Strategic design and development of a siderophore mimic: pioneering anticancer therapy via ROS generation and ferroptosis

Abstract

We designed a tris-catecholate-based siderophore mimic, H₆-T-CATL, to selectively chelate iron(III) from mitochondrial cytochromes and other iron-containing proteins within cellular matrices. This strategic sequestration aims to trigger apoptosis or ferroptosis in cancer cells through the glutathione (GSH)-dependent release of reduced iron and subsequent ROS-mediated cytotoxicity. Synthesis of H₆-T-CATL involved precise peptide coupling reactions. Using the Fe(III)-porphyrin model (Fe-TPP-Cl), akin to cytochrome c, we studied H₆-T-CATL's ability to extract iron(III), yielding a binding constant (K_rel) of 10¹⁴ for the resulting iron(III) complex (Fe^III-T-CATL)³⁻. This complex readily underwent GSH-mediated reduction to release bioavailable iron(II), which catalyzed Fenton-like reactions generating hydroxyl radicals (˙OH), confirmed by spectroscopic analyses.

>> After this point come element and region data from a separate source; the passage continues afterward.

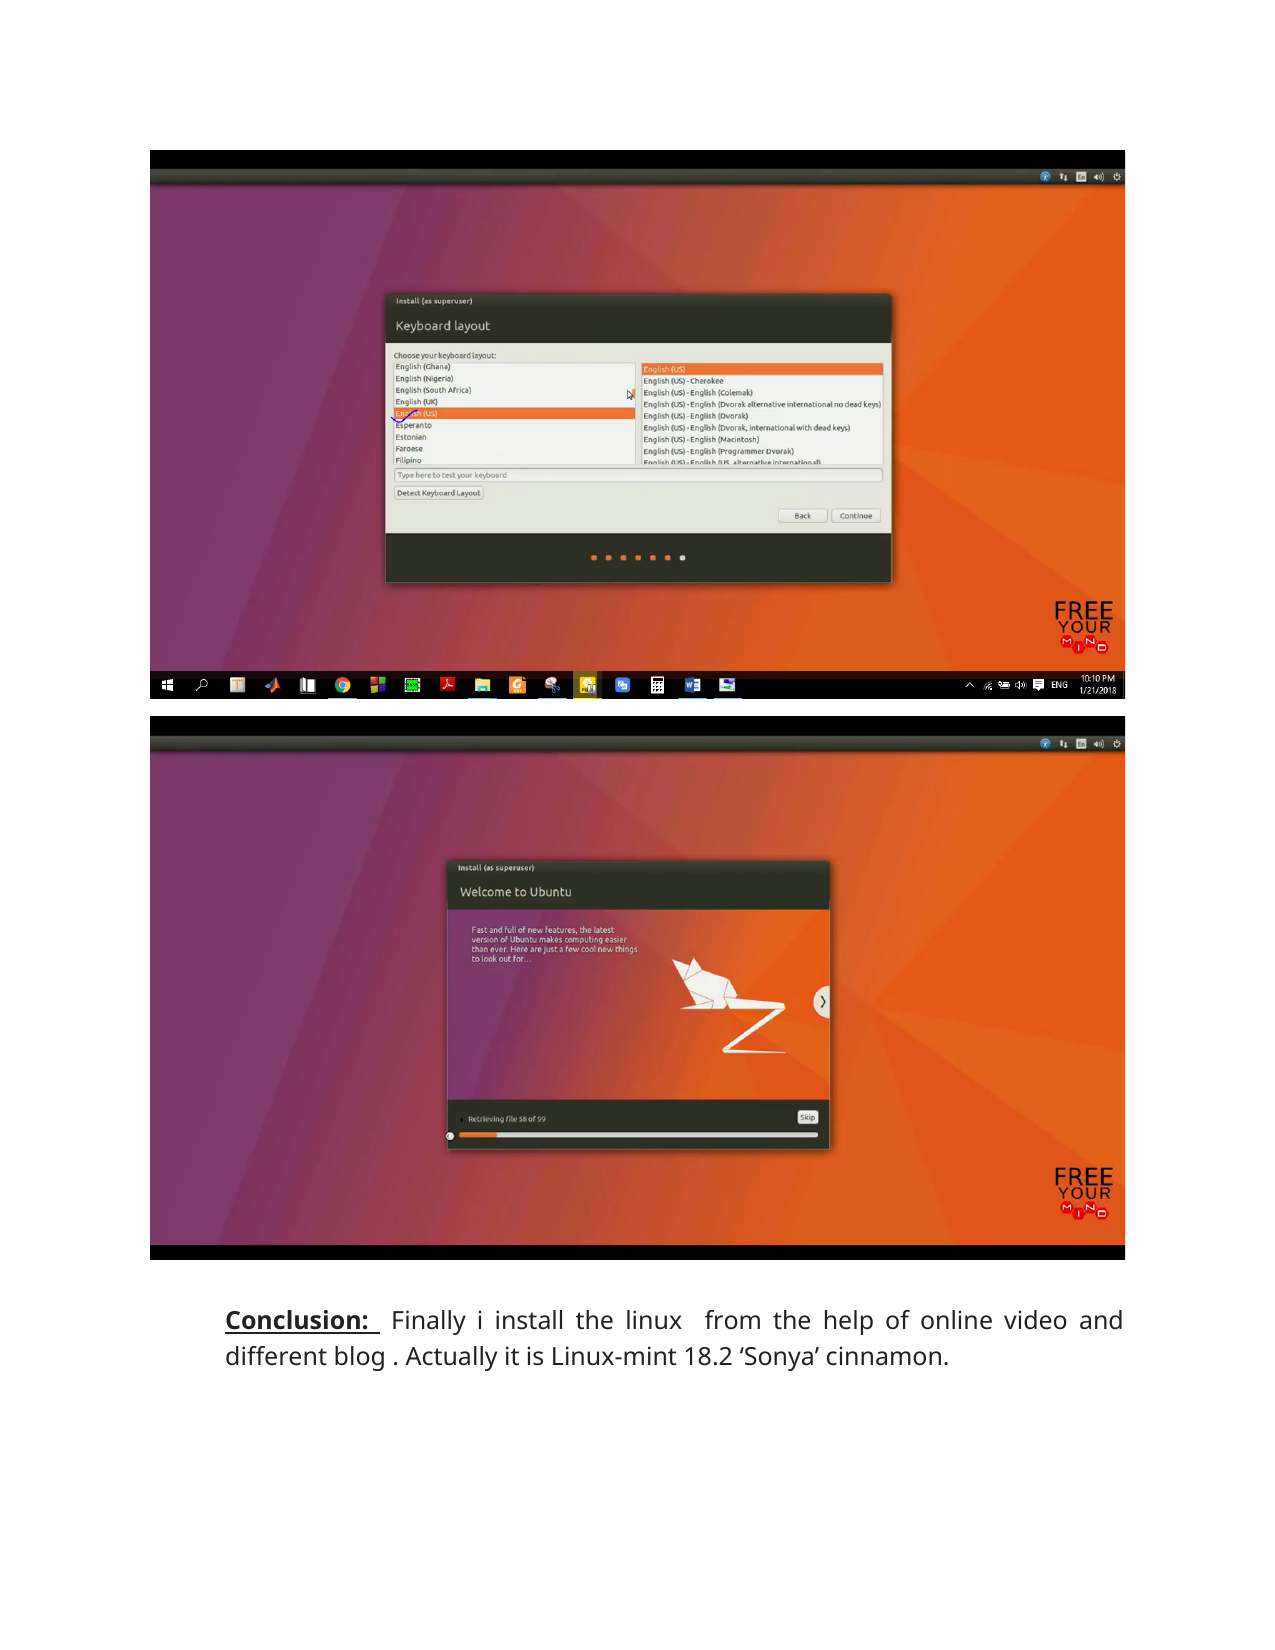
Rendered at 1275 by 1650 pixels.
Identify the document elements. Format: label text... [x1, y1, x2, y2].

list Conclusion: Finally i install the linux from the help of online video and different blog . Actually it is Linux-mint 18.2 ‘Sonya’ cinnamon. [225, 1303, 1125, 1373]
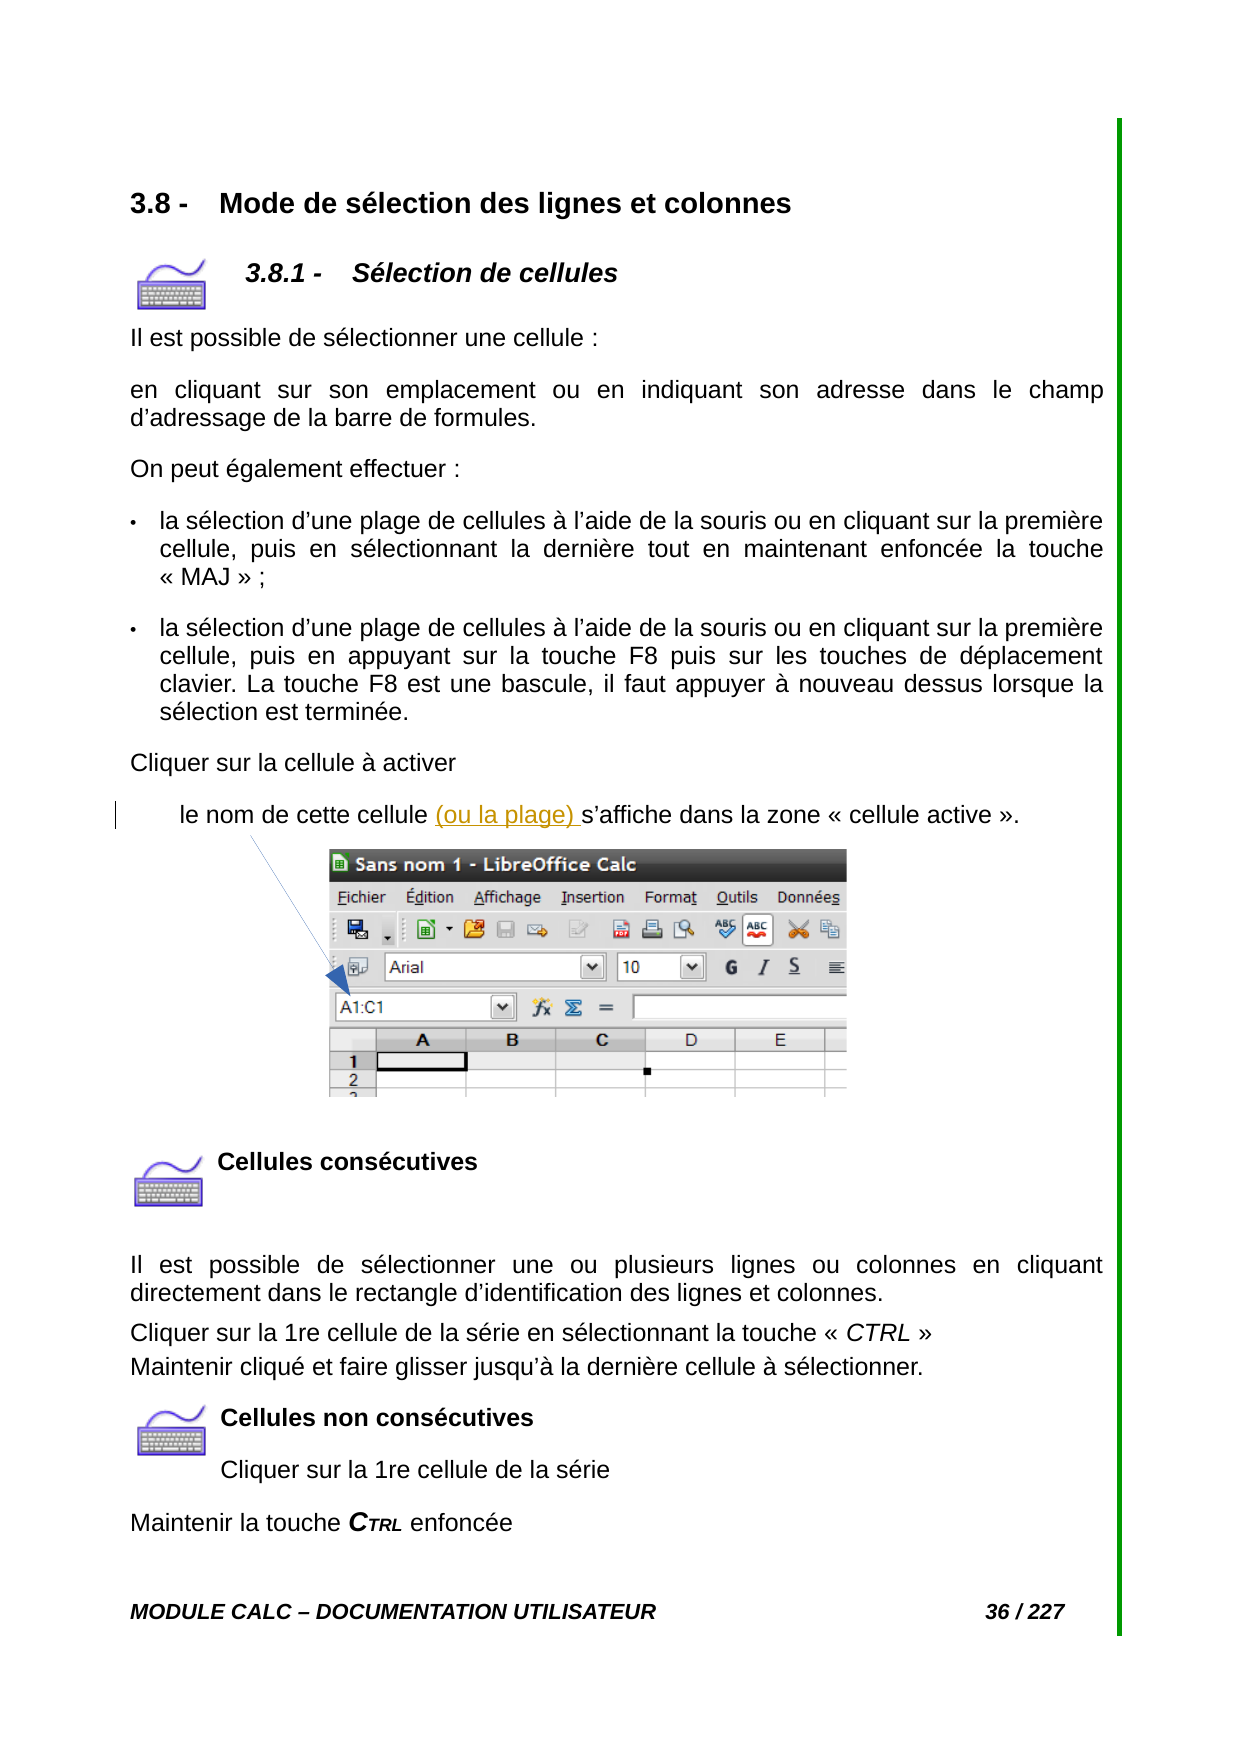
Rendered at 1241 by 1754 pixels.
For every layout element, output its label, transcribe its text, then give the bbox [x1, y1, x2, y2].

picture [133, 248, 209, 324]
text Maintenir cliqué et faire glisser jusqu’à la dernière cellule à sélectionner. [130, 1352, 1105, 1380]
picture [133, 1394, 209, 1470]
text en cliquant sur son emplacement ou en indiquant son adresse dans le champ d’adressage de la barre de formules. [130, 376, 1105, 431]
picture [329, 849, 847, 1097]
text On peut également effectuer : [130, 455, 1105, 483]
text Maintenir la touche Ctrl enfoncée [130, 1507, 1105, 1537]
picture [130, 1145, 206, 1221]
text Cellules consécutives [206, 1148, 1105, 1176]
text Il est possible de sélectionner une ou plusieurs lignes ou colonnes en cliquant directement dans le rectangle d’identification des lignes et colonnes. [130, 1251, 1105, 1307]
text Cliquer sur la 1re cellule de la série [130, 1456, 1105, 1483]
list la sélection d’une plage de cellules à l’aide de la souris ou en cliquant sur la première cellule, puis en appuyant sur la touche F8 puis sur les touches de déplacement clavier. La touche F8 est une bascule, il faut appuyer à nouveau dessus lorsque la sélection est terminée. [130, 614, 1105, 726]
subtitle Mode de sélection des lignes et colonnes [130, 187, 1105, 220]
text le nom de cette cellule (ou la plage) s’affiche dans la zone « cellule active ». [130, 801, 1105, 829]
text Cellules non consécutives [209, 1404, 1105, 1432]
text Il est possible de sélectionner une cellule : [130, 324, 1105, 352]
list la sélection d’une plage de cellules à l’aide de la souris ou en cliquant sur la première cellule, puis en sélectionnant la dernière tout en maintenant enfoncée la touche « MAJ » ; [130, 507, 1105, 590]
subtitle Sélection de cellules [209, 258, 1105, 288]
text Cliquer sur la 1re cellule de la série en sélectionnant la touche « CTRL » [130, 1319, 1105, 1347]
text Cliquer sur la cellule à activer [130, 749, 1105, 777]
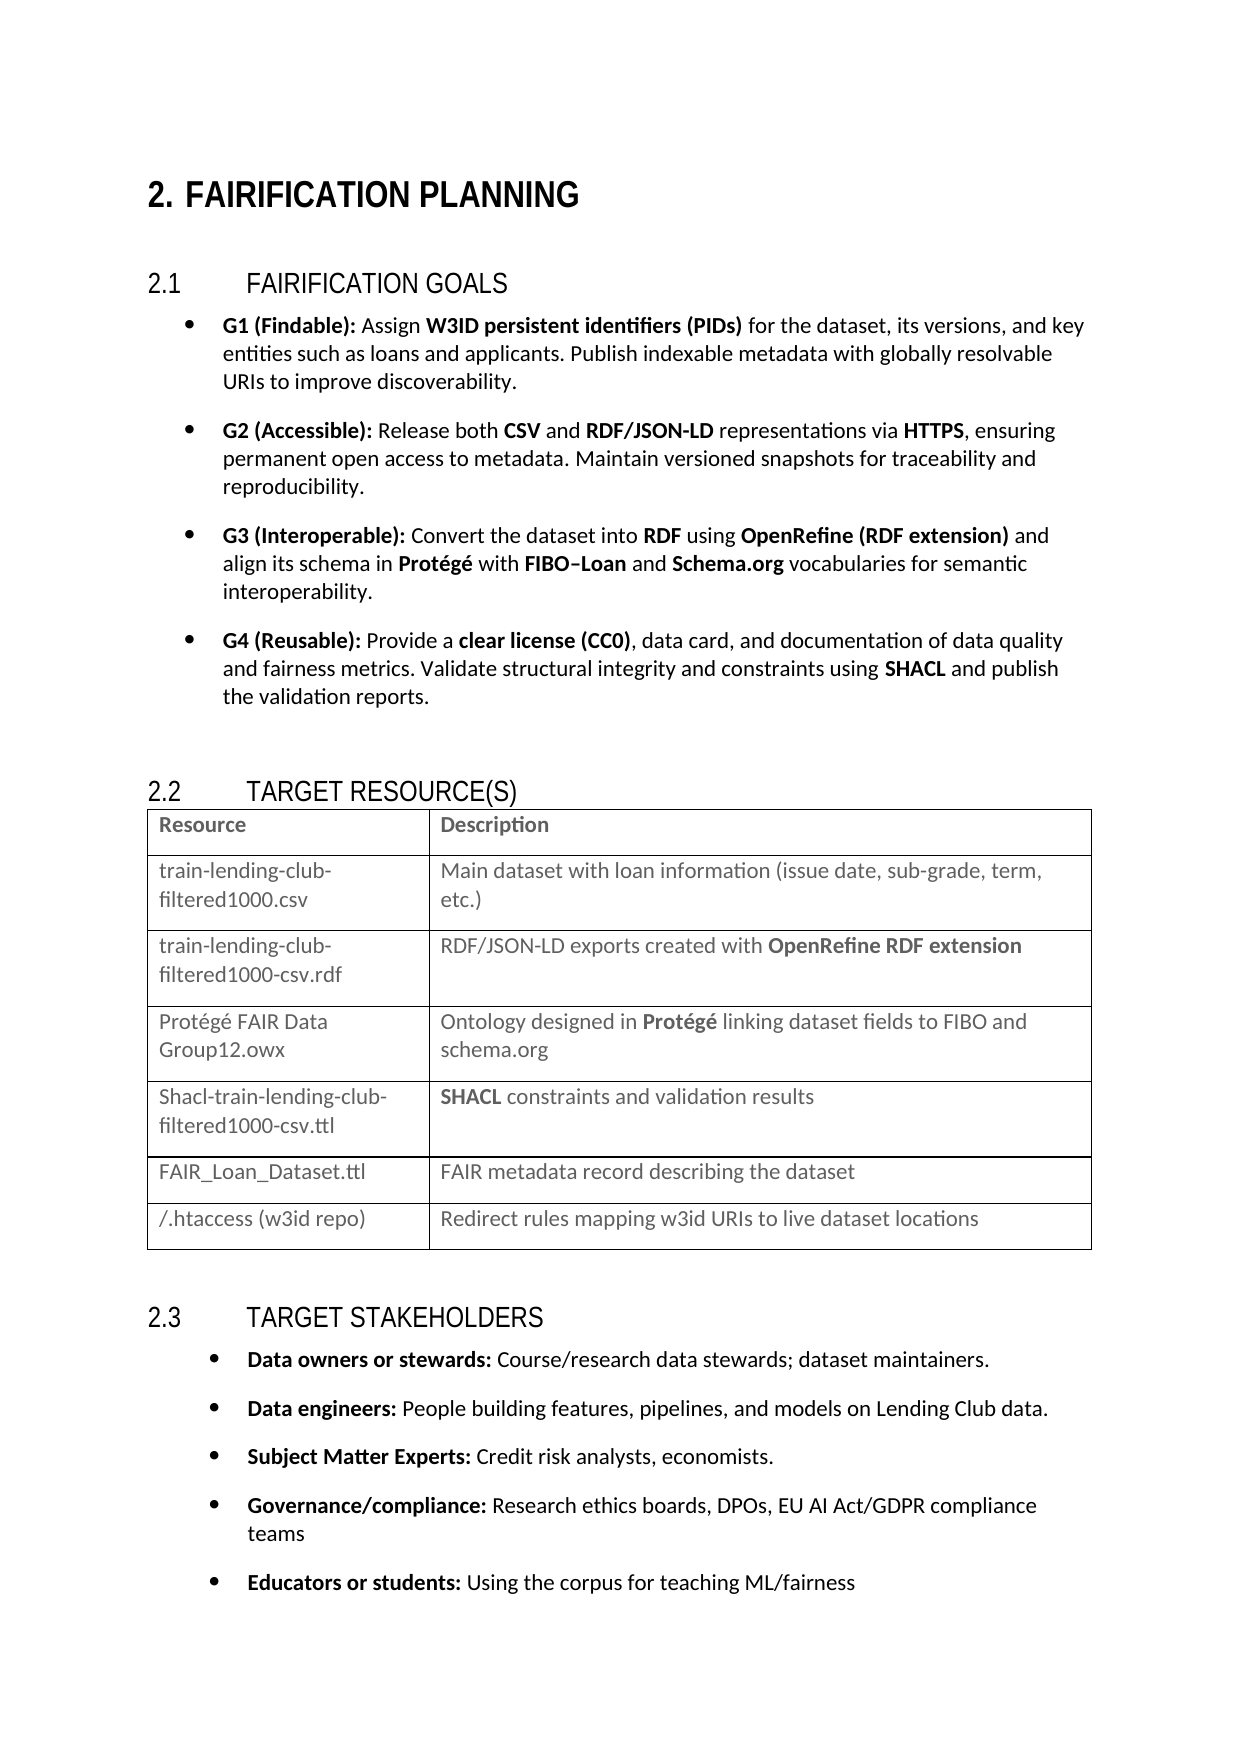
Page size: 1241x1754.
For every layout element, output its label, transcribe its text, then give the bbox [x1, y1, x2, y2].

Our research underscores the potential of H₆-T-CATL to induce cancer cell death by depleting iron(III) from cellular metalloproteins, releasing pro-apoptotic iron(II). Evaluation across various cancer types, including normal cells, demonstrated H₆-T-CATL's cytotoxicity through ROS production, mitochondrial dysfunction, and activation of ferroptosis and DNA damage pathways. These findings propose a novel mechanism for cancer therapy, leveraging endogenous iron stores within cells. H₆-T-CATL emerges as a promising next-generation anticancer agent, exploiting iron metabolism vulnerabilities to induce selective cancer cell death through ferroptosis induction.